NASA has announced that it plans to launch a new robotic lander, dubbed Dragonfly, to Titan, one of Saturn’s moons, in 2026. The lander will be quite different from rovers that have been sent to Mars in that it’s a multi-rotor vehicle meaning that it will take off and land at various sites around the moon world.

After the mission arrives at Titan in 2034 the rotorcraft will go to dozens of sites, carrying its entire science payload, to find out several things. It’ll teach us more about the atmosphere, surface, and subsurface levels of the moon, it’ll investigate how far prebiotic chemistry may have developed, and it’ll search for chemical evidence of past or existing life - if there is any.

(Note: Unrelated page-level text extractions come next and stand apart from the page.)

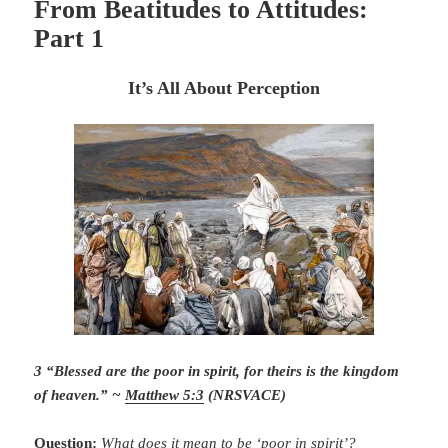
From Beatitudes to Attitudes:
Part 1
It’s All About Perception
3 “Blessed are the poor in spirit, for theirs is the kingdom
of heaven.” ~
Matthew 5:3
(NRSVACE)
Question:
What does it mean to be ‘poor in spirit’?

Discussing the mission, NASA Administrator, Jim Bridenstine, said:

“With the Dragonfly mission, NASA will once again do what no one else can do. Visiting this mysterious ocean world could revolutionize what we know about life in the universe. This cutting-edge mission would have been unthinkable even just a few years ago, but we’re now ready for Dragonfly’s amazing flight.”

Scientists believe that Titan is an interesting place to look for life in the universe because of its similarity to the very early Earth. It’s atmosphere is nitrogen-based similar to Earth, but unlike Earth, Titan has clouds and rain of methane. That rain, coupled with the wind that’s present on the satellite helps to create surfaces that are similar to those found on Earth such as dunes, rivers, lakes, seas, and deltas - there are even seasonal weather patterns.

Dragonfly is the fourth mission in the New Frontiers program. Mission #1 was the New Horizons mission which snapped the first pictures of Pluto in 2015, the second mission saw Juno travel to Jupiter making it the first solar-powered spacecraft to explore an outer planet, and the third mission was OSIRIS-REx which is set to return an asteroid sample back to Earth in September 2023.